President Trump said Friday that White House trade adviser Peter Navarro would become the national Defense Production Act policy coordinator for the federal government as the administration seeks to combat the coronavirus pandemic.
Trump made the announcement at an afternoon press conference at the White House, saying he gave Navarro the new authorities when he signed an executive order earlier that day.
“My order establishes that Peter will serve as national Defense Production Act policy coordinator for the federal government,” Trump told reporters.
Navarro has been one of the driving forces behind Trump’s protectionist trade agenda. He has consistently pushed the president to impose crushing tariffs on China and the European Union, feuding with Trump’s free-trade leaning advisers and Republican lawmakers along the way.
Navarro has also been one of the chief proponents of Trump’s proposed tariffs on foreign automobiles, which have been fiercely opposed by U.S. carmakers now under pressure from the president to step up medical supply production.
The news came after Trump used the Defense Production Act to compel General Motors to produce ventilators to help combat the coronavirus, which has sickened more than 100,000 people in the United States.
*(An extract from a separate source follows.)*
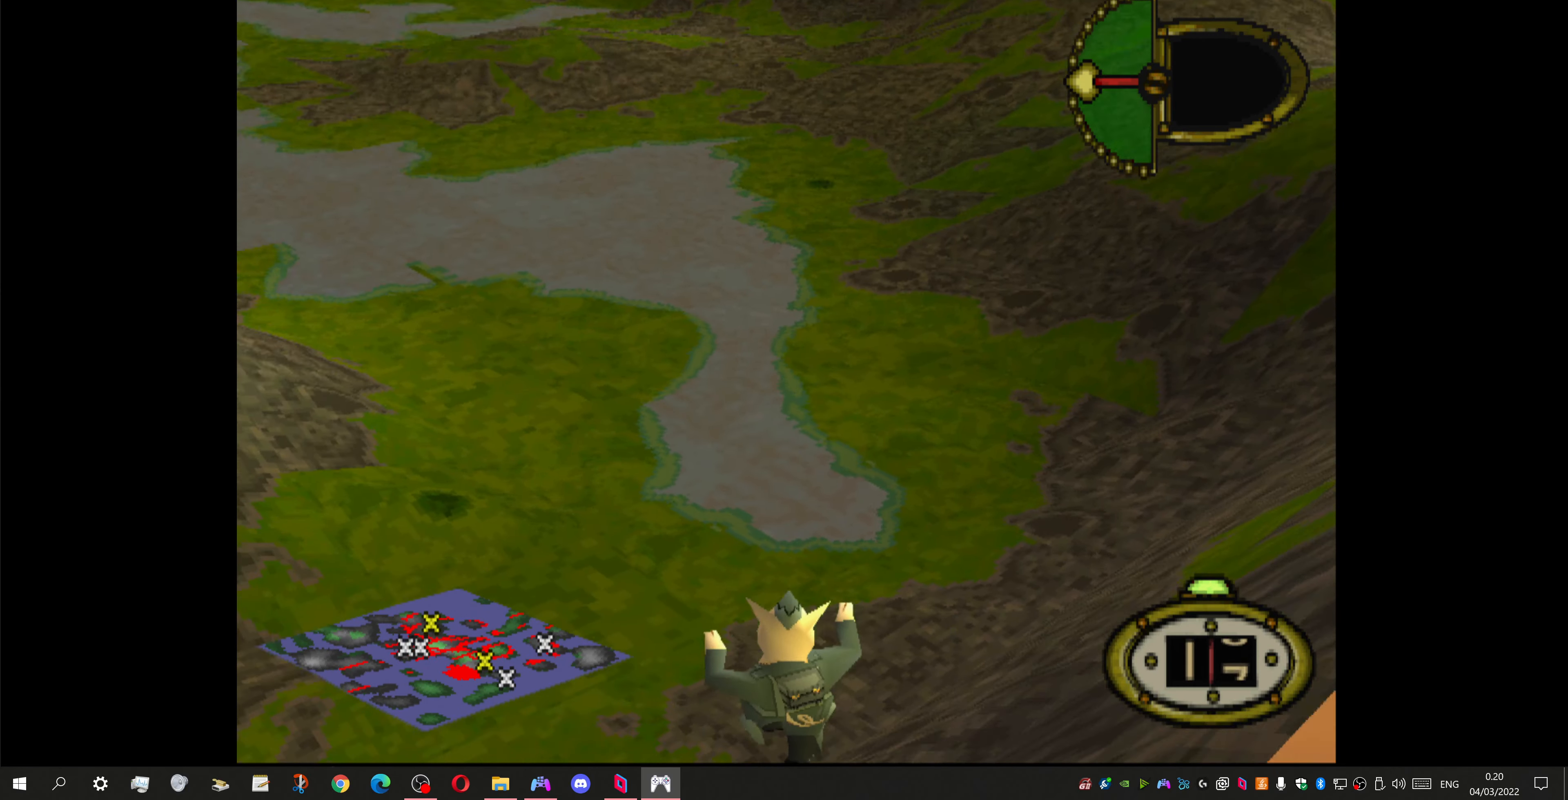
{"buttons": ["DPAD_RIGHT"], "left_stick": "center", "right_stick": "center", "events": [[167, "DPAD_UP", "up"], [300, "DPAD_RIGHT", "down"]]}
Trump last week signed the Defense Production Act, a Korean War-era law that would give him the authority to force companies to produce critical supplies, but up until Friday had maintained that he didn’t need to invoke the act to compel U.S. companies because signing it was enough to pressure them to ramp up producing equipment.
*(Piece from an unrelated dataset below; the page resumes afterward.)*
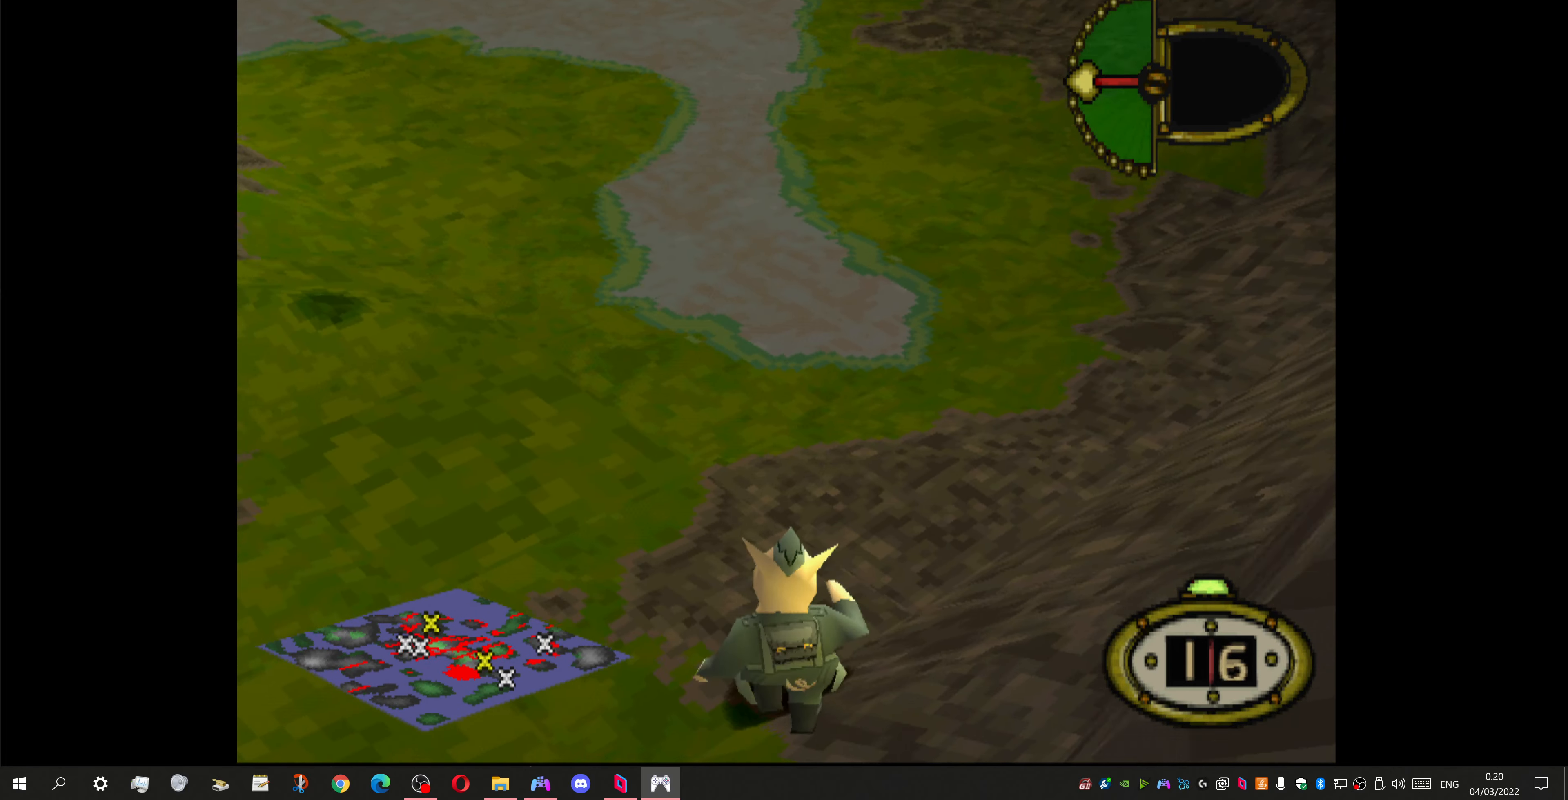
{"buttons": ["DPAD_UP"], "left_stick": "center", "right_stick": "center", "events": [[200, "DPAD_UP", "down"], [234, "DPAD_RIGHT", "up"]]}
But on Friday Trump said he had abandoned negotiations with GM and decided to invoke the Defense Production Act to compel the company to produce ventilators, alleging the company was “wasting time.”
Asked about the decision at Friday’s press conference, Trump said he initially had a deal with GM to produce 40,000 ventilators but the company later said it would produce 6,000 and took an issue with the price.
“Peter Navarro is going to handle that and Peter will do a very good job,” the president said. “Maybe they’ll change their tune, but we didn’t want to play games with them.”
Trump also expressed grievances against GM for building plants outside of the United States.
“I wasn’t happy where General Motors built plants over the years,” Trump said.
GM first invoked Trump’s rage when the company announced in November 2018 that it would close an auto assembly plant in Lordstown, Ohio, among four other North American factories, something that the president mentioned on Friday.
Ohio is among the most crucial states in Trump’s winning 2016 electoral coalition, and the Lordstown plant’s closure cut against the president’s pledge to boost the number of U.S. automaking jobs.
After intense pressure from Trump and lawmakers in both parties, GM sold the Lordstown plant in November 2019 to an electric truck start-up. Trump hailed the deal when the details first emerged in May of that year, also praising the company for further planned investments in the state.